§ **Task requirements**:
Please name the rabbit strain used in the propargite study summary.
Source extract START
Propargite

Administrative data

Endpoint:

developmental toxicity

Type of information:

experimental study

Adequacy of study:

key study

Study period:

10th July 1989 to 11th August 1989

Reliability:

1 (reliable without restriction)

Rationale for reliability incl. deficiencies:

guideline study

Data source

Materials and methods

Test guidelineopen allclose all

GLP compliance:

yes

Limit test:

no

Test material

Test animals

Species:

rabbit

Strain:

New Zealand White

Details on test animals or test system and environmental conditions:

TEST ANIMALS
- Source: Hazleton Research Products, Denver, Pennsylvania, USA
- Age at study initiation: approximately 5-6 months
- Weight at study initiation: 3049-4528 g on gestation day 0
- Housing: individually in suspended stainless steel cages
- Diet: Certified Rabbit Chow® #5322 ad libitum
- Water: tap water ad libitum
- Acclimation period: 25-67 days

ENVIRONMENTAL CONDITIONS
- Temperature: 67-76 ºF (mean 71 ± 2.3 ºF)
- Humidity: 54-70 % (mean 62 ± 4.4 %)
- Photoperiod: 12 hrs dark / 12 hrs light

Administration / exposure

Route of administration:

oral: gavage

Vehicle:

corn oil

Details on exposure:

PREPARATION OF DOSING SOLUTIONS:
- The appropriate amount of test material was weighed into a beaker and the appropriate amount of corn oil added. The test material was stored at room temperature with fresh material prepared weekly.

Analytical verification of doses or concentrations:

not specified

Details on analytical verification of doses or concentrations:

Prior to test material administration, the 10 day stability of the test material stored at room temperature was established.

To ensure correct concentrations of the test material, analyses of the prepared dosing suspension was conducted prior to dosing on days 7 and 12.

Details on mating procedure:

- Impregnation procedure: artificial insemination

Duration of treatment / exposure:

Days 7 to 19 of gestation

Frequency of treatment:

Daily

Duration of test:

Up to gestation day 29.

Doses / concentrationsopen allclose all

No. of animals per sex per dose:

Twenty-five

Control animals:

yes, concurrent vehicle

Examinations

Maternal examinations:

CAGE SIDE OBSERVATIONS: Yes
- Time schedule: twice daily
- Cage side observations checked: mortality and overt changes in appearance and behaviour.

DETAILED CLINICAL OBSERVATIONS: Yes
- Time schedule: once daily on days 7 to 29 of gestation.

BODY WEIGHT: Yes
- Time schedule for examinations: days 0, 7, 13, 20, 24 and 29 of gestation.

FOOD CONSUMPTION AND COMPOUND INTAKE (if feeding study): No

WATER CONSUMPTION AND COMPOUND INTAKE (if drinking water study): No

POST-MORTEM EXAMINATIONS: Yes
- Sacrifice on gestation day 29. The abdominal and thoracic cavities and organs of the females were examined for grossly evident morphological changes and the carcasses discarded.
- Females not surviving to scheduled sacrifice were necropsied in an attempt to determine the cause of death.

OTHER:
- Any female showing signs of abortion or premature delivery was sacrificed on the day such evidence was seen and the aborted tissue examined and preserved.
Source extract END
Available data START
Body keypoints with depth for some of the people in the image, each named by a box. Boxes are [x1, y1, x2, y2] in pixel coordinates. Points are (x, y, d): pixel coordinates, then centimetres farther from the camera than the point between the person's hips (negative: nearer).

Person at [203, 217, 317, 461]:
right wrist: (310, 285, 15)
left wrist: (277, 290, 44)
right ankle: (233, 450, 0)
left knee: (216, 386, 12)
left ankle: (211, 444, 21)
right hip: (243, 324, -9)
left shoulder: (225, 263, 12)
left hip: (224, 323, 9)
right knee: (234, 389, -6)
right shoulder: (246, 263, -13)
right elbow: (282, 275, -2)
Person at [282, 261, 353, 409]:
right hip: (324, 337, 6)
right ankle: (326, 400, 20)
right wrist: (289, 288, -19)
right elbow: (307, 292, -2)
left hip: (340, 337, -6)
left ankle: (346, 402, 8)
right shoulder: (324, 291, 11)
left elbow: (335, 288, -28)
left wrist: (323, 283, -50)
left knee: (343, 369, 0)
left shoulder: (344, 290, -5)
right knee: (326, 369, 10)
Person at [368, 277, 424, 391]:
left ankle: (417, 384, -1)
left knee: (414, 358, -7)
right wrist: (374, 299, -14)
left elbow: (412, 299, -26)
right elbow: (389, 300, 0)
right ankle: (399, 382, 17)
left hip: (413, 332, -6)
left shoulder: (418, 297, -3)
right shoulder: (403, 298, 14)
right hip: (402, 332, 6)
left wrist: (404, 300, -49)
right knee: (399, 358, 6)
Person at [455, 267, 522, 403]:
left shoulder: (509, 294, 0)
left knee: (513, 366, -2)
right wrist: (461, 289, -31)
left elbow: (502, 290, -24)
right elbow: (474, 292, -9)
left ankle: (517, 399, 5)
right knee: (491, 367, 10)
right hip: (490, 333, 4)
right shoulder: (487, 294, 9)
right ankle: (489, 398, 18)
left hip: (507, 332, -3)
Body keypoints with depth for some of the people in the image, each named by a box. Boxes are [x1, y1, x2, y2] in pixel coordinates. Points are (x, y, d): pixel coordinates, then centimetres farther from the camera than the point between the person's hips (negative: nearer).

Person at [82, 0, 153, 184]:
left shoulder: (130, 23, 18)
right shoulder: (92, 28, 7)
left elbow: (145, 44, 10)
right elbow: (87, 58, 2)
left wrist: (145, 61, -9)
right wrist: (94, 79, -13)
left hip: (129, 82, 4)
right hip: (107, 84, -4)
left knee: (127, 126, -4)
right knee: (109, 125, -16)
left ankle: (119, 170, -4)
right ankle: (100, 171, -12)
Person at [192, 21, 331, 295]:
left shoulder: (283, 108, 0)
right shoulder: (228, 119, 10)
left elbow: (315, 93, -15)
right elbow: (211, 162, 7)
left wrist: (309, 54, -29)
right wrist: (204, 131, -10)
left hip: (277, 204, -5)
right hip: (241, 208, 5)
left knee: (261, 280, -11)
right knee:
Available data END
§ **Answer section**:
New Zealand White